There’s no question which path the Leaders should prefer. This is instead a test of how these liberal members weigh their policy goals and pleasing their most active supporters, versus team play and supporting their President and party. Outside Lefties would be more effective if they pounded on their liberal friends in Congress who are more likely to be responsive to their pleas. While liberals beat up Senators Nelson and Lieberman, I wonder why they are not challenging Senators Boxer, Rockefeller, and Sanders for not standing up to their party leaders? Each of them has the ability to force the path the Left desires.

It’s not uncommon for legislative leaders to disappoint the average member of their party to satisfy the marginal member whose vote is needed for passage. In this case, however, the left margin has precisely as much leverage as the right. Senator Lieberman demonstrated his willingness to deny the President and risk Democratic party opprobrium to kill a bill he thought was bad. It worked for him. Will any liberal Members of Congress be willing to do the same? Or do they think that a law without a public option and Medicare buy-in is better than forcing another round of internal Senate negotiation, and better than risking a reconciliation path that might lead to complete legislative failure?


I usually think of policy and political spectrums as lines from Left to Right. We talk about “centrists” and people on the “wings.”

Occasionally the line becomes a circle, in which the Left and Right ends start to sound alike, or to have common interests. I can see two cases of that now.

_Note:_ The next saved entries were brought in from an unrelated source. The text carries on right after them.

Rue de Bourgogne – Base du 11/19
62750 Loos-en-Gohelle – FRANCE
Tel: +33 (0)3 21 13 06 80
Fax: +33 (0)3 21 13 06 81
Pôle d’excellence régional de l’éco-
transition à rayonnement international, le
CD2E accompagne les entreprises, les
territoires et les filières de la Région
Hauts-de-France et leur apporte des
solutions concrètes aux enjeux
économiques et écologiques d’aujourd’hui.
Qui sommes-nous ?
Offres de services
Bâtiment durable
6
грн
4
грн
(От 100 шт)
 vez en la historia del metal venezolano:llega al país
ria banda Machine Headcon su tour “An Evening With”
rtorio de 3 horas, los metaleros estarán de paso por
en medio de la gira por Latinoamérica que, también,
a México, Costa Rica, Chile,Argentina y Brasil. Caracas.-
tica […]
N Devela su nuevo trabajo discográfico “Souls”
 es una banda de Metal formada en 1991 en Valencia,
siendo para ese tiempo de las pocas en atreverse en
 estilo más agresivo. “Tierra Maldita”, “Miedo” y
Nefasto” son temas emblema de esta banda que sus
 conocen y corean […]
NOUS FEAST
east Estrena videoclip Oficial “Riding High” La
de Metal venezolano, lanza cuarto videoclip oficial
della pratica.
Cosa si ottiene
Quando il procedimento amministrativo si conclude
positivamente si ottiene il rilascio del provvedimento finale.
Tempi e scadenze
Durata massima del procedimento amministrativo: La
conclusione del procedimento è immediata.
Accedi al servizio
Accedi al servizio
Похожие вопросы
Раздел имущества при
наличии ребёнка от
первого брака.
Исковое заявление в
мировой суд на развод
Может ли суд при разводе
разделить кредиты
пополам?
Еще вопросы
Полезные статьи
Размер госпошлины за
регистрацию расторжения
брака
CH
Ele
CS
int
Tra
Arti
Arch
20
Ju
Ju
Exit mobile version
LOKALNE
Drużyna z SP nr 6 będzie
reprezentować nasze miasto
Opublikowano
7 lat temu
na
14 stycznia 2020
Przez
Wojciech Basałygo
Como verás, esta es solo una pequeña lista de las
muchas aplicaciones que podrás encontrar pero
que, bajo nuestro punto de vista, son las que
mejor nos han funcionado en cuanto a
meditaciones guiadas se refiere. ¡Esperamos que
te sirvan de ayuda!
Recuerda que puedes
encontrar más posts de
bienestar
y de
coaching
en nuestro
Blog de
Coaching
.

  1. Outsiders on the far Left and, it appears, all Congressional Republicans now want to kill Leader Reid’s deal (again, if such a deal exists). Outsiders like former Governor Howard Dean and commentator Keith Olbermann argue the Reid plan is too weak, and should either be moved further left or pursued through reconciliation. Either way, they oppose the Reid-Lieberman agreement.
    Senate Republicans are similarly firing away. Dean/Olbermann want the Reid-Lieberman plan to fail so they can get something better. Senate Republicans want it to fail because they think the whole bill may crater if it does. These two factions share a goal of killing the Reid-Lieberman deal primarily because they have different expectations about what would happen afterward if they succeed. And Senate Republicans who are slowing the legislative process down may buy time for outside advocates on the Left to encourage/persuade/force Liberal Members of Congress to block the new Reid-Lieberman deal.
  2. Some on the Left now oppose the individual mandate. (See both partsof Keith Olbermann’s commentary.) This surprised me before I understood the logic. Mandating coverage in which the government can “keep prices down” through fiat is a good thing, they argue, while mandates without “cost controls” is bad. This appears to hinge on an intense hatred for a private insurance industry. So now both ends of the policy spectrum oppose the individual mandate within the Reid bill, albeit for different reasons. It would be interesting to see how a vote to strike the mandate turned out in one of the post-cloture voting periods.Advocates on the Left are correct that health insurers would be big financial winners in this bill. The government would be forcing everyone to buy their product, under penalty of punitive taxation for those who did not. Continued support (or at least non-opposition) from the insurers tells me they believe these guaranteed customers are worth the downsides of community rating and premium taxes.

What to watch

  • When does Leader Reid have a CBO score? Each day of delay hurts his chances of success.
  • After the next Senate Democratic caucus meeting, what do rank-and-file Democrats on the two edges of the party say? (Nelson, Lincoln, Lieberman, Rockefeller, Boxer, Sanders)
  • When does Leader Reid lay down (offer) his amendment and file cloture on it? Once he does, he’s committed. Does he do this before knowing he has 60 votes?
  • What does Speaker Pelosi say after the Reid amendment has been filed? She has to worry about dynamics within her own caucus.
  • Can the White House tamp down outside opposition from the Left before Reid offers his amendment? Does that opposition grow or subside over the next several days?